Exercise material.
╭──
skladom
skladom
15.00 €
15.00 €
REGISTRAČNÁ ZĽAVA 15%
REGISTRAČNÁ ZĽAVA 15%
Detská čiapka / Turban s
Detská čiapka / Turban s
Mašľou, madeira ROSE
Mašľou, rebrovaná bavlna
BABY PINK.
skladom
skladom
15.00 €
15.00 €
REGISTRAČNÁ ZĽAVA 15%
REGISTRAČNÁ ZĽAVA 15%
╰──
What to work on.
What the exercise needs is every record again, word for word.

Response area.
skladom
skladom
15.00 €
15.00 €
REGISTRAČNÁ ZĽAVA 15%
REGISTRAČNÁ ZĽAVA 15%
Detská čiapka / Turban s
Detská čiapka / Turban s
Mašľou, madeira ROSE
Mašľou, rebrovaná bavlna
BABY PINK.
skladom
skladom
15.00 €
15.00 €
REGISTRAČNÁ ZĽAVA 15%
REGISTRAČNÁ ZĽAVA 15%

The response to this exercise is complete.